The solubility product of `BaSO_(4)" at " 25^(@) C " is " 1.0 xx 10^(-9)`. What would be the concentration of `H_(2)SO_(4)` necessary to precipitate `BaSO_(4)` from a solution of `0.01" M Ba"^(+2)` ions

To solve the problem, we need to determine the concentration of \( H_2SO_4 \) necessary to precipitate \( BaSO_4 \) from a solution containing \( 0.01 \, M \) \( Ba^{2+} \) ions, given that the solubility product \( K_{sp} \) of \( BaSO_4 \) is \( 1.0 \times 10^{-9} \). ### Step-by-Step Solution: 1. **Write the Dissociation Equation**: The dissociation of \( BaSO_4 \) in water can be represented as: \[ BaSO_4 (s) \rightleftharpoons Ba^{2+} (aq) + SO_4^{2-} (aq) \] 2. **Define the Solubility Product Expression**: The solubility product \( K_{sp} \) for \( BaSO_4 \) is given by: \[ K_{sp} = [Ba^{2+}][SO_4^{2-}] \] 3. **Substitute Known Values**: We know that the concentration of \( Ba^{2+} \) ions is \( 0.01 \, M \).

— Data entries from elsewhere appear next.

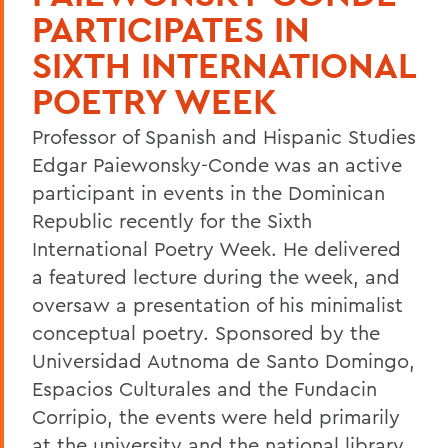
PARTICIPATES IN
SIXTH INTERNATIONAL
POETRY WEEK
Professor of Spanish and Hispanic Studies
Edgar Paiewonsky-Conde was an active
participant in events in the Dominican
Republic recently for the Sixth
International Poetry Week. He delivered
a featured lecture during the week, and
oversaw a presentation of his minimalist
conceptual poetry. Sponsored by the
Universidad Autnoma de Santo Domingo,
Espacios Culturales and the Fundacin
Corripio, the events were held primarily
at the university and the national library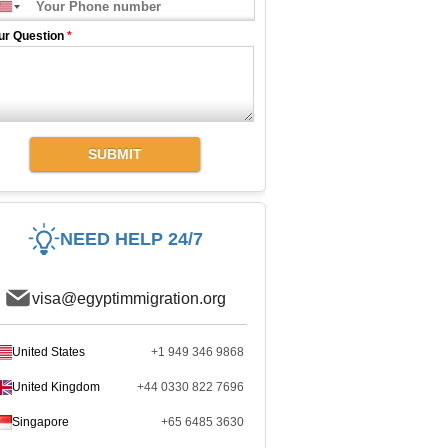
ur Question
*
SUBMIT
NEED HELP 24/7
visa@egyptimmigration.org
United States
+1 949 346 9868
United Kingdom
+44 0330 822 7696
Singapore
+65 6485 3630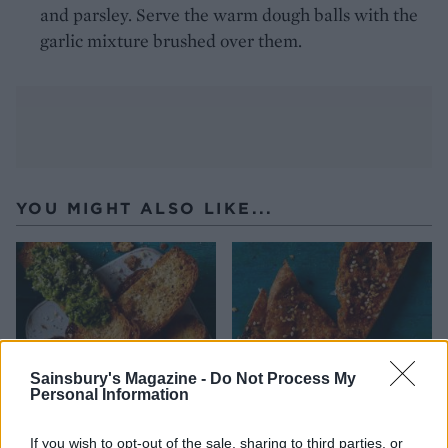
and parsley. Serve the warm dough balls with the
garlic mixture brushed over them.
YOU MIGHT ALSO LIKE...
Sainsbury's Magazine -
Do Not Process My
Personal Information
If you wish to opt-out of the sale, sharing to third parties, or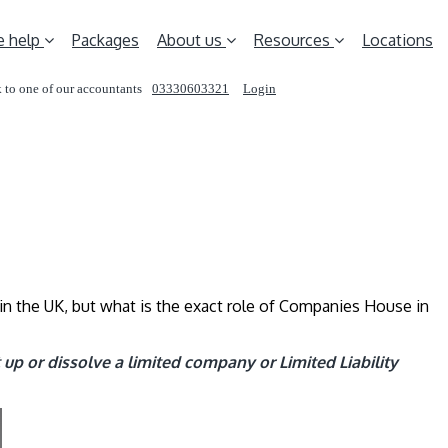
 help
Packages
About us
Resources
Locations
 to one of our accountants
03330603321
Login
REQUEST A CALL
in the UK, but what is the exact role of Companies House in
up or dissolve a limited company or Limited Liability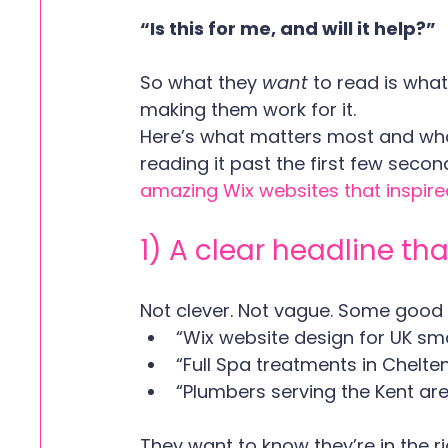
“Is this for me, and will it help?”
So what they 
want 
to read is what
making them work for it.
Here’s what matters most and wha
reading it past the first few seco
amazing Wix websites that inspire
1) A clear headline th
Not clever. Not vague. Some good
“Wix website design for UK sm
“Full Spa treatments in Chelt
“Plumbers serving the Kent ar
They want to know they’re in the r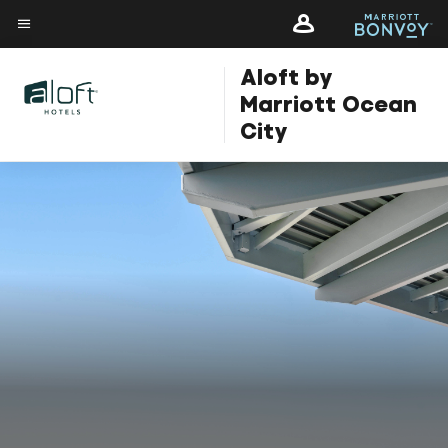
Skip
Skip
to
to
Menu text
main
main
Aloft by
content
content
Marriott Ocean
City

Let the concentration of \( SO_4^{2-} \) ions at equilibrium be \( S \). Thus, we can write: \[ K_{sp} = (0.01)(S) = 1.0 \times 10^{-9} \] 4. **Solve for \( S \)**: Rearranging the equation to find \( S \): \[ S = \frac{1.0 \times 10^{-9}}{0.01} = 1.0 \times 10^{-7} \, M \] 5. **Relate \( S \) to \( H_2SO_4 \)**: The dissociation of sulfuric acid \( H_2SO_4 \) in water is: \[ H_2SO_4 (aq) \rightarrow 2H^+ (aq) + SO_4^{2-} (aq) \] From this, we can see that one mole of \( H_2SO_4 \) produces one mole of \( SO_4^{2-} \). Therefore, the concentration of \( H_2SO_4 \) required to achieve a \( SO_4^{2-} \) concentration of \( S \) is also \( S \). 6. **Final Concentration of \( H_2SO_4 \)**: Thus, the concentration of \( H_2SO_4 \) necessary to precipitate \( BaSO_4 \) is: \[ [H_2SO_4] = S = 1.0 \times 10^{-7} \, M \] ### Conclusion: The concentration of \( H_2SO_4 \) necessary to precipitate \( BaSO_4 \) from a solution of \( 0.01 \, M \) \( Ba^{2+} \) ions is \( 1.0 \times 10^{-7} \, M \).